Te lezen tekst
* * * * * * * * *

PLATTE GRAPPEN EN DIEPE DECOLLETéS

Geplaatst op 5 februari 2012 door Lucia Hogervorst
Platte grappen en diepe decolletés
De Gouden Eeuw blijkt meer te zijn dan hard werken en een sober bestaan: van hoog tot laag werd elke gelegenheid aangegrepen om feest te vieren.
Isaac Elias, Feestvierend gezelschap, 1629.

Tot en met 6 mei 2012 is de tentoonstelling De Gouden Eeuw viert feest te zien in het Frans Halsmuseum in Haarlem. Voor wie denkt dat in de Gouden Eeuw vooral hard werd gewerkt en sober geleefd – denk maar aan de uitdrukking ‘VOC-mentaliteit’ van oud-premier Balkenende – die heeft het mis. Schilders als Jan Steen en Frans Hals laten zien dat er van hoog tot laag ook flink gefeest werd.

* * * * * * * * *

Uittreksel gegevens

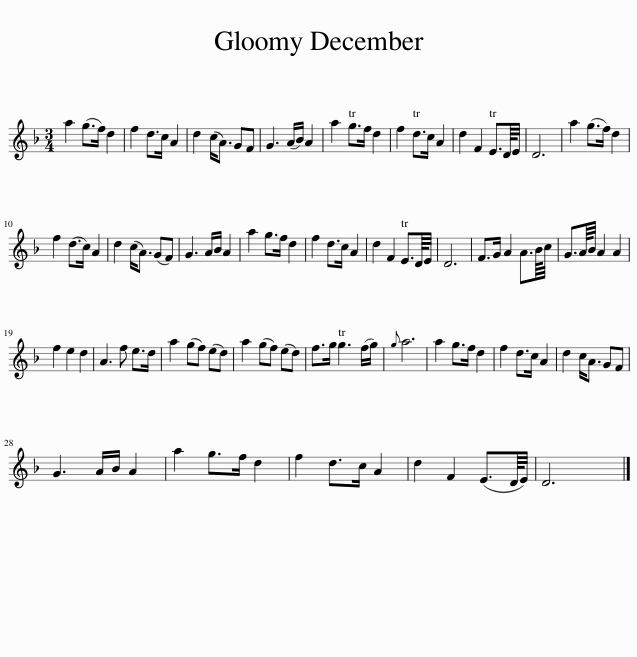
X:1
L:1/8
M:3/4
I:linebreak $
K:Dmin
V:1 treble
V:1
 a2 (g>f) d2 | f2 d>c A2 | d2 (c<A) GF | G3 (A/B/) A2 | a2 g>f d2 | %5
 f2 d>c A2 | d2 F2 E3/2D/8E/4 | D6 | a2 (g>f) d2 |$ f2 (d>c) A2 | %10
 d2 (c<A) (GF) | G3 A/B/ A2 | a2 g>f d2 | f2 d>c A2 | d2 F2 E3/2D/8E/4 | %15
 D6 | F>G A2 A3/2B/8c/4 | G3/2A/8B/4 A2 A2 |$ f2 e2 d2 | A3 f e>d | %20
 a2 (gf) (ed) | a2 (gf) (ed) | f>g g3 (f/g/) |{g} a6 | a2 g>f d2 | %25
 f2 d>c A2 | d2 c<A GF |$ G3 A/B/ A2 | a2 g>f d2 | f2 d>c A2 | %30
 d2 F2 (E3/2D/8E/4) | D6 |] %32
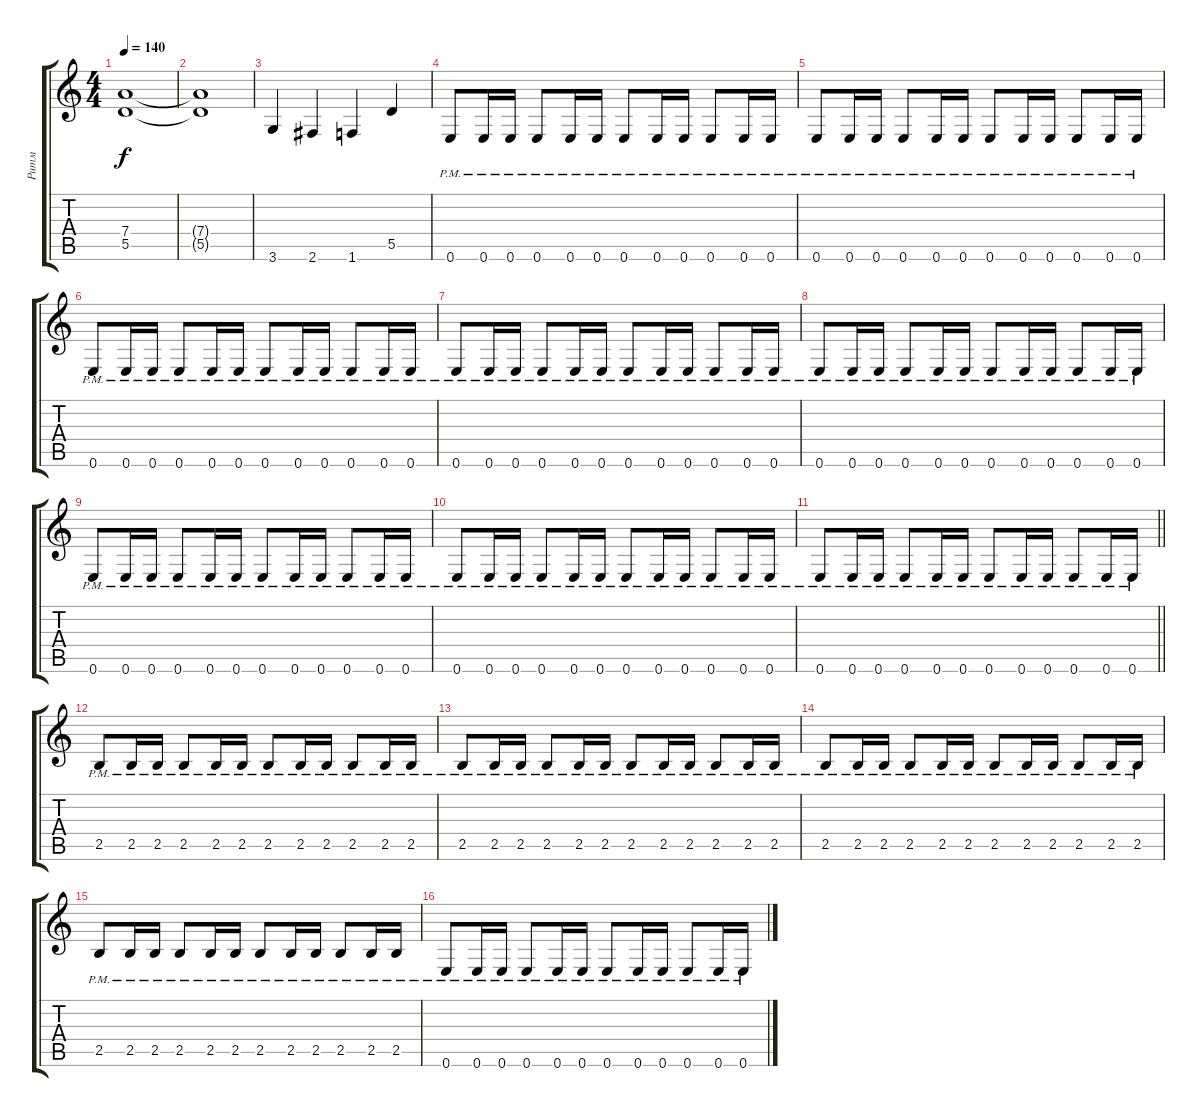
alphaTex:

\track ("Ритм" "Ритм") {instrument distortionguitar}
\staff {score tabs}
\tuning (E4 B3 G3 D3 A2 E2) {hide}
\ts (4 4)
\tempo 140
\clef g2
\ks c
(7.4 5.5).1{dy f} |
(7.4{t} 5.5{t}).1 |
3.6.4 2.6.4 1.6.4 5.5.4 |
0.6{pm}.8 0.6{pm}.16 0.6{pm}.16 0.6{pm}.8 0.6{pm}.16 0.6{pm}.16 0.6{pm}.8 0.6{pm}.16 0.6{pm}.16 0.6{pm}.8 0.6{pm}.16 0.6{pm}.16 |
0.6{pm}.8 0.6{pm}.16 0.6{pm}.16 0.6{pm}.8 0.6{pm}.16 0.6{pm}.16 0.6{pm}.8 0.6{pm}.16 0.6{pm}.16 0.6{pm}.8 0.6{pm}.16 0.6{pm}.16 |
0.6{pm}.8 0.6{pm}.16 0.6{pm}.16 0.6{pm}.8 0.6{pm}.16 0.6{pm}.16 0.6{pm}.8 0.6{pm}.16 0.6{pm}.16 0.6{pm}.8 0.6{pm}.16 0.6{pm}.16 |
0.6{pm}.8 0.6{pm}.16 0.6{pm}.16 0.6{pm}.8 0.6{pm}.16 0.6{pm}.16 0.6{pm}.8 0.6{pm}.16 0.6{pm}.16 0.6{pm}.8 0.6{pm}.16 0.6{pm}.16 |
0.6{pm}.8 0.6{pm}.16 0.6{pm}.16 0.6{pm}.8 0.6{pm}.16 0.6{pm}.16 0.6{pm}.8 0.6{pm}.16 0.6{pm}.16 0.6{pm}.8 0.6{pm}.16 0.6{pm}.16 |
0.6{pm}.8 0.6{pm}.16 0.6{pm}.16 0.6{pm}.8 0.6{pm}.16 0.6{pm}.16 0.6{pm}.8 0.6{pm}.16 0.6{pm}.16 0.6{pm}.8 0.6{pm}.16 0.6{pm}.16 |
0.6{pm}.8 0.6{pm}.16 0.6{pm}.16 0.6{pm}.8 0.6{pm}.16 0.6{pm}.16 0.6{pm}.8 0.6{pm}.16 0.6{pm}.16 0.6{pm}.8 0.6{pm}.16 0.6{pm}.16 |
\barLineRight lightlight
0.6{pm}.8 0.6{pm}.16 0.6{pm}.16 0.6{pm}.8 0.6{pm}.16 0.6{pm}.16 0.6{pm}.8 0.6{pm}.16 0.6{pm}.16 0.6{pm}.8 0.6{pm}.16 0.6{pm}.16 |
2.5{pm}.8 2.5{pm}.16 2.5{pm}.16 2.5{pm}.8 2.5{pm}.16 2.5{pm}.16 2.5{pm}.8 2.5{pm}.16 2.5{pm}.16 2.5{pm}.8 2.5{pm}.16 2.5{pm}.16 |
2.5{pm}.8 2.5{pm}.16 2.5{pm}.16 2.5{pm}.8 2.5{pm}.16 2.5{pm}.16 2.5{pm}.8 2.5{pm}.16 2.5{pm}.16 2.5{pm}.8 2.5{pm}.16 2.5{pm}.16 |
2.5{pm}.8 2.5{pm}.16 2.5{pm}.16 2.5{pm}.8 2.5{pm}.16 2.5{pm}.16 2.5{pm}.8 2.5{pm}.16 2.5{pm}.16 2.5{pm}.8 2.5{pm}.16 2.5{pm}.16 |
2.5{pm}.8 2.5{pm}.16 2.5{pm}.16 2.5{pm}.8 2.5{pm}.16 2.5{pm}.16 2.5{pm}.8 2.5{pm}.16 2.5{pm}.16 2.5{pm}.8 2.5{pm}.16 2.5{pm}.16 |
0.6{pm}.8 0.6{pm}.16 0.6{pm}.16 0.6{pm}.8 0.6{pm}.16 0.6{pm}.16 0.6{pm}.8 0.6{pm}.16 0.6{pm}.16 0.6{pm}.8 0.6{pm}.16 0.6{pm}.16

* * * * * * * * *

Opdrachten
1/ In welk museum is de tentoonstelling uit de tekst over feestvieren in de Gouden Eeuw te zien?
2/ Leg uit waarom volgens de tekst over feestvieren in de Gouden Eeuw het idee van vooral hard werken en een sober leven onjuist is.

Antwoorden
1/ In het Frans Halsmuseum in Haarlem.

2/ Schilders als Jan Steen en Frans Hals laten zien dat er van hoog tot laag ook flink feest werd gevierd. Elke gelegenheid werd aangegrepen om feest te vieren.